If you are reading this, it’s likely you are no “beginner” when it comes to insomnia. You know exactly how it feels, you’ve tried every remedy you can think of and you’ve lived with it for some time. But maybe, you don’t know how it is officially defined? Here you will find information for you (and your loved ones) on how insomnia is diagnosed and conventionally treated.
What is “good” sleep
Most of us know when we have have had a good sleep, but officially, around 7 – 9 hours of quality sleep is considered normal for adults. Quality means that you had no trouble falling asleep, you slept more or less soundly, you fell back to sleep easily if you woke and you woke easily in the morning feeling refreshed. A good sleep is one where you are not tired during the day.
A normal sleep pattern is universal for all people and is remarkably steady. It consists of around 4-5 cycles of 90 mins, where the sleeper goes through several stages of sleep, of varying lengths. These range from a drifting state through to a heavy, deep, almost comatose state. The body needs to experience all of these stages.
The definition of insomnia
The official Diagnostic and Statistical Manual (DSM) definition of insomnia defines it as a difficulty in initiating or maintaining sleep on at least three nights per week for at least three months.
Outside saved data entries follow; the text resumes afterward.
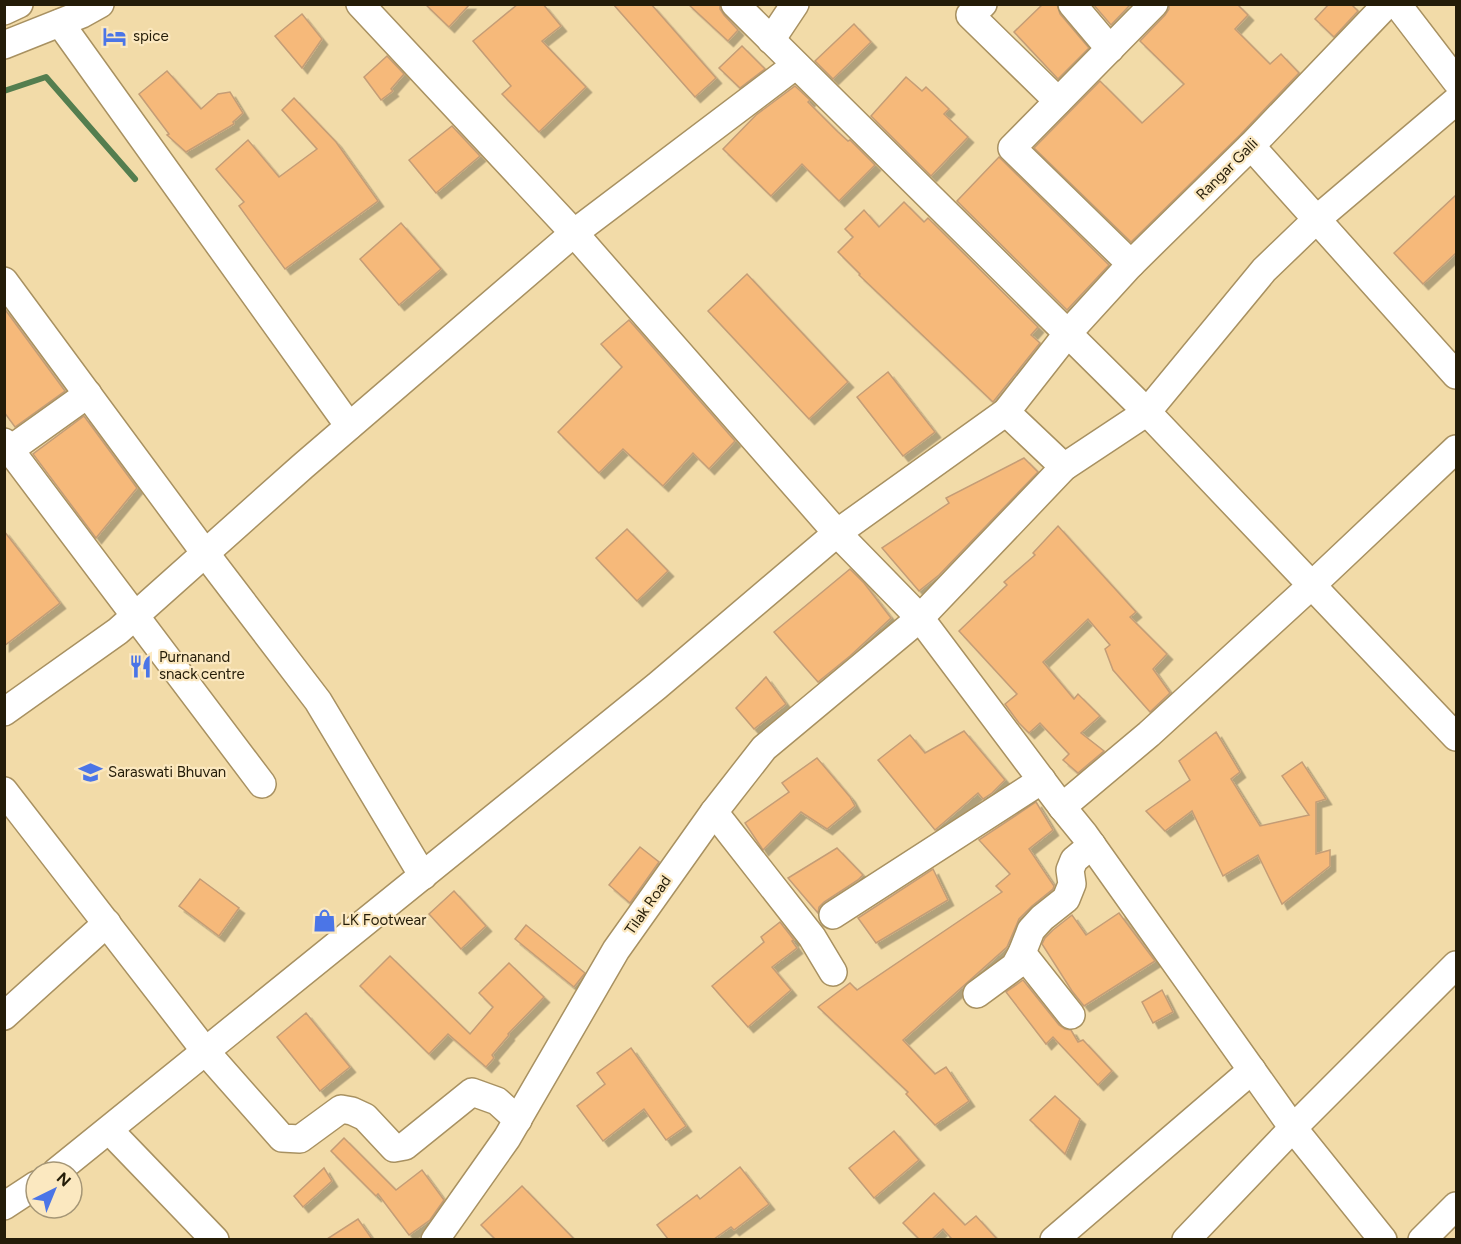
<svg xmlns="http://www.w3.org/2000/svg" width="1461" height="1244" font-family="Figtree,sans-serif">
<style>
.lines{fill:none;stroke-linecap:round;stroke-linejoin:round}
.stream{stroke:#547e4f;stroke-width:6}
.building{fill:#f6b97a;stroke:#c49d76;stroke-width:1.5;filter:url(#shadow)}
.minor-casing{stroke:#a89161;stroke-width:30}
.minor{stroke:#fff;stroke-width:27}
.labels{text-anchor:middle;stroke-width:4.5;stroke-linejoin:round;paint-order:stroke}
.poi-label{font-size:15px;fill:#241c08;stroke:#fbe8c0;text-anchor:start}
.street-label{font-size:15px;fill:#241c08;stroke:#fbe8c0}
</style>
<defs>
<filter id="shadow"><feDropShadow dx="5.5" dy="5.5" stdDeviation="0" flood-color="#0004"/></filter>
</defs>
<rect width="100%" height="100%" fill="#f2dba8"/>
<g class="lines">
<path class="stream" d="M4,91L46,77L135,179"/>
</g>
<g class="building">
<path d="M425,4H470L449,27Z"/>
<path d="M518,4H543L561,26L542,41L586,87L539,132L502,94L511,86L473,41Z"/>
<path d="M613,4H651L716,78L695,97Z"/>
<path d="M688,4H720V9L724,15L738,30L728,41Z"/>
<path d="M1043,4H1057L1060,14L1089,48L1058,79L1014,32Z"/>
<path d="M1093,4H1131L1111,25Z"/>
<path d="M1169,4H1237L1248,15L1235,29L1270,64L1281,54L1299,73L1240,135L1131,242L1034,148L1100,81L1142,123L1184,84L1140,41L1165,15L1169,9Z"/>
<path d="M1329,4H1351L1358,11L1334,37L1315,19Z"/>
<path d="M302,14L322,39L302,68L275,36Z"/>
<path d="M854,24L871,42L833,79L815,61Z"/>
<path d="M742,46L765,69L740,88L719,68Z"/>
<path d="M387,56L404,74L391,89L393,91L381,100L364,77Z"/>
<path d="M167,71L201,109L218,94L230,92L243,113L233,122L234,124L186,152L167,135L169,134L139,94Z"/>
<path d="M906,77L922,91L926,87L949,109L944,114L968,137L931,176L871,116Z"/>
<path d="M795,86L810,100L808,102L838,132L848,141L850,140L875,165L839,201L802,164L771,196L723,149L756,115Z"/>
<path d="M294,98L336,142L378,201L285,269L239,206L244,202L216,169L248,140L279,177L317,149L282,110Z"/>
<path d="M452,126L480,156L436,193L409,160Z"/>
<path d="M999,157L1109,265L1067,310L957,201Z"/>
<path d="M1456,195V253L1423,284L1394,253Z"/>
<path d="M904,202L924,222L928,218L1038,327L1031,335L1040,343L993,402L859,275L860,274L838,252L853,237L845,229L864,210L879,227Z"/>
<path d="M401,223L441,269L399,305L360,259Z"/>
<path d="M747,274L848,382L809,419L708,311Z"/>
<path d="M4,308L65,391L15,427L4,412Z"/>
<path d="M629,320L735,441L709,469L693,453L663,486L623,449L599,473L558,432L622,367L601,344Z"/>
<path d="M888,372L935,432L903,456L857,397Z"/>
<path d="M84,416L137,488L96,538L33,454Z"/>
<path d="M1024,458L1038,472L939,575L919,591L882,548L949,503L946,498Z"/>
<path d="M1058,526L1136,612L1130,617L1167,654L1153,669L1170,693L1150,712L1113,670L1105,649L1110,645L1088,619L1043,662L1074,699L1078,694L1100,716L1081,733L1104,751L1078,773L1063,760L1069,754L1040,723L1029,733L1019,723L1005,704L1017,694L959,631L1007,585L1004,582L1035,555L1033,553Z"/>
<path d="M627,529L668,571L637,601L596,558Z"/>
<path d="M4,531L60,603L4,646Z"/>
<path d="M850,569L864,583L891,618L850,656L818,682L774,632Z"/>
<path d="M766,677L786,704L754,729L736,708Z"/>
<path d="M964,731L1005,780L992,793L983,799L978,793L935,830L878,760L910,735L925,753Z"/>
<path d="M1216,732L1240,772L1231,779L1260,826L1309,815L1282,776L1302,762L1326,799L1316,802V854L1330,850V866L1282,904L1258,855L1223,876L1192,811L1165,831L1146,811L1190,780L1179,761Z"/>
<path d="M817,758L850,797L855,806L827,829L801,812L763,850L745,823L789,792L782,783Z"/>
<path d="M1036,802L1053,830L1029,849L1054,886L1053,889L1032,906L1019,919L1007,947L903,1040L935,1074L946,1067L969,1101L935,1125L906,1094L908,1092L818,1007L850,983L857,990L1002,892L996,886L1010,874L979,840Z"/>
<path d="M640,847L659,862L630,903L609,885Z"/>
<path d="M837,848L863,875L858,880L824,902L819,907L818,913L788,878Z"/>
<path d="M933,869L948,900L876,943L858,918Z"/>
<path d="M200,879L239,908L219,936L179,906Z"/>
<path d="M454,891L486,926L461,949L429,914Z"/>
<path d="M1119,913L1155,961L1084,1006L1072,991L1042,944L1045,938L1053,930L1072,915L1086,935Z"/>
<path d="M780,922L794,940L792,941L797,948L772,967L791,990L748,1027L712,986L764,942L761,937Z"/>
<path d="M526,925L585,973L574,987L515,939Z"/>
<path d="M390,956L470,1034L493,1007L479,993L509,963L544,997L508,1034L509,1035L492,1055L494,1058L486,1067L448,1034L429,1054L360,986Z"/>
<path d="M1023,980L1059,1025L1065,1029L1071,1030L1078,1042L1083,1040L1112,1071L1098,1085L1053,1037L1046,1044L1006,992Z"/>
<path d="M1162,990L1173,1012L1153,1023L1142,1002Z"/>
<path d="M306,1013L350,1067L320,1091L277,1037Z"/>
<path d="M631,1048L686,1126L666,1140L644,1109L603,1141L577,1106L605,1084L597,1073Z"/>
<path d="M1055,1096L1080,1119L1065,1154L1030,1120Z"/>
<path d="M894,1131L919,1160L874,1198L849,1168Z"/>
<path d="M344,1138L396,1190L422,1170L444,1200L430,1220L409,1235L378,1194L376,1196L331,1151Z"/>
<path d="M740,1167L769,1204L734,1230L731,1227L714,1239H668L657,1225L697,1195L700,1199Z"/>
<path d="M324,1168L332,1181L303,1207L294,1196Z"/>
<path d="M522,1186L574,1239H495L481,1225Z"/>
<path d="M934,1193L965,1225L976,1216L997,1239H949L951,1238L943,1229L932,1239H919L903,1223Z"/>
<path d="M358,1219L372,1239H327Z"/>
</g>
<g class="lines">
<defs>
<g id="minor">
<path d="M360,4L574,233L837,533L920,618L1062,807L1084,834L1293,1128L1383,1240"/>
<path d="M735,4L1147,412L1456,737"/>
<path d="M983,4L970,15L1058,101"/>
<path d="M1072,4L1110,49"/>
<path d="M1397,4L1456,81"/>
<path d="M4,11L19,4"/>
<path d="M60,23L349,426"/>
<path d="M771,40L795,4"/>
<path d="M4,45L82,14L100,4"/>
<path d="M1251,146L1456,375"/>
<path d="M1131,264L1012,148L1154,4"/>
<path d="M4,281L205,553L318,701L423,876"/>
<path d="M1006,412L1064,467"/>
<path d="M4,442L262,784"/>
<path d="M4,454L88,394"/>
<path d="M4,712L118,631L303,466L574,233L796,65"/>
<path d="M4,791L206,1052L282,1138L300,1139L341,1109L352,1111L365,1117L394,1148L405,1146L472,1092L497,1101L518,1120"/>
<path d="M1062,807L1149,734L1312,585L1456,449"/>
<path d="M714,812L812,937L833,972"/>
<path d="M833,915L1042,780"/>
<path d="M1022,953L1071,1015"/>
<path d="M977,994L1015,966L1022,953L1031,930L1042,918L1066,899L1072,884L1070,870L1074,860L1092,845"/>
<path d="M4,1016L107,923"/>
<path d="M109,1130L215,1240"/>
<path d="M56,1172L657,686L837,533L1006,412L1068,333L1131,264L1251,146L1387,4"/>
<path d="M4,1206L36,1185"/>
<path d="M435,1240L507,1138L616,950L714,812L764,748L920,618L1064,467L1147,412L1264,270L1317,219L1456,101"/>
<path d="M1054,1240L1252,1070"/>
<path d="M1186,1240L1293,1128L1456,965"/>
<path d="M1422,1240L1456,1206"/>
</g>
</defs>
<use href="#minor" class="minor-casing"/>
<use href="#minor" class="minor"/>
</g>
<defs>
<symbol id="hotel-bare" viewBox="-9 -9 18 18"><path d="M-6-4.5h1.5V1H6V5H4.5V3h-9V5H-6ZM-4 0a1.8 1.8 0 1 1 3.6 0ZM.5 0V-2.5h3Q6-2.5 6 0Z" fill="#4b75e7" stroke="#fbe8c0" stroke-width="2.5" paint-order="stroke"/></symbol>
<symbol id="restaurant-bare" viewBox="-9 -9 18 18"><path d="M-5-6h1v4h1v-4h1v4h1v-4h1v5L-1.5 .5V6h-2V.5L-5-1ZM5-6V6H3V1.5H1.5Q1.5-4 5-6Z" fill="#4b75e7" stroke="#fbe8c0" stroke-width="2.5" paint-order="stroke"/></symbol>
<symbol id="school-bare" viewBox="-9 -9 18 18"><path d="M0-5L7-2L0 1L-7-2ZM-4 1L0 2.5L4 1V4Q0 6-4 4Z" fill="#4b75e7" stroke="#fbe8c0" stroke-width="2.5" paint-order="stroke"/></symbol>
<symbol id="shop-bare" viewBox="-9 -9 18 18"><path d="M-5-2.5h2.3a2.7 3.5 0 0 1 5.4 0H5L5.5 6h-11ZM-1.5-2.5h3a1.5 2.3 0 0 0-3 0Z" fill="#4b75e7" stroke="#fbe8c0" stroke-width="2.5" paint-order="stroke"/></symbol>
</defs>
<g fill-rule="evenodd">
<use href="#hotel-bare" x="98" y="20" width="33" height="33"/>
<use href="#restaurant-bare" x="124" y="650" width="33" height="33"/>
<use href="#school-bare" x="74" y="756" width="33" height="33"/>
<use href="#shop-bare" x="308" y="904" width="33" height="33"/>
</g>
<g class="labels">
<g class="poi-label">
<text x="133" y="41">spice</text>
<text x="159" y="662">Purnanand<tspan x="159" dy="17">snack centre</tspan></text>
<text x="108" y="777">Saraswati Bhuvan</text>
<text x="342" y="925">LK Footwear</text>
</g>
<g class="street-label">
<text transform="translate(1227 169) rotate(-45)" y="5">Rangar Galli</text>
<text transform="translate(648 905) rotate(-55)" y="5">Tilak Road</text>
</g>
</g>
<rect width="1461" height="1244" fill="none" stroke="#241c08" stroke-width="12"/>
<g transform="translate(54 1190) rotate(43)"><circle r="28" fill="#fbe8c0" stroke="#a59676" stroke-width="1.5"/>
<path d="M0-4.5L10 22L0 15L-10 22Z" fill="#4b75e7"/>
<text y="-9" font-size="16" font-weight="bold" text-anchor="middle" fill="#241c08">N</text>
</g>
</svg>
In the UK, the NHS describes insomnia as a collection of symptoms including the following:
- Finding it hard to fall to sleep
- Waking up several times in the night
- Lying awake at night
- Waking up early and being unable to fall back to sleep
- Finding it hard to nap during the day even if you are very tired
- Feeling tired and irritable in the day
- Finding it hard to concentrate due to tiredness
For those with insomnia, the above symptoms are chronic. Meaning that you suffer with them several nights per week and in some cases every night. For some people with insomnia, the thought of a normal or good sleep is so far removed from reality that they don’t even know what it is. Their new reality is disordered sleep.
Why do people get insomnia?
Many of us can identify the reasons why we are not sleeping well. Things like stress, worrying about an event the next day, illness, something we ate, having small children and drinking alcohol or taking drugs can all contribute to periods of poor sleep. But for some, the reasons are far more complex and hard to pinpoint.
Some doctors like to use the three “P’s” way of describing how people get insomnia:
Predisposing factors: This might be a family history or being prone to stress or worrying
Precipitating factors: A lifestyle change such as moving house or a new baby that might be seen as a trigger
Perpetuating factors: This is anything that might result in the insomnia being ongoing, such as health or mental health issues caused by the lack of sleep that lead to additional stress or anxiety. The insomnia could therefore become a learned behaviour even after the initial reason for the insomnia has passed.
Treatments for insomnia
The treatments used for insomnia vary depending on the reasons why you have it. In the case of easily identifiable reasons such as sleeping environment, alcohol or or the wrong diet, simple changes might be enough.
For others it could be due to your sleep pattern being chronically disrupted. Putting a sleep routine into place with the Sleep Infuser and creating the right sleeping pattern could be all you need to get you out of the new pattern your brain has developed around sleep. This has been shown to be very effective.
Where your insomnia is caused by stress, anxiety or depression and the issue has developed into a vicious circle, you may want to add in cognitive behavioural techniques, which could be helpful in your daytime life too.
Insomnia can be life altering and therefore it is something you should be seeking to change however possible. A simply device like the Sleep Infuser might be all it takes, but don’t be afraid to visit your doctor to see if other health related issues might be the cause.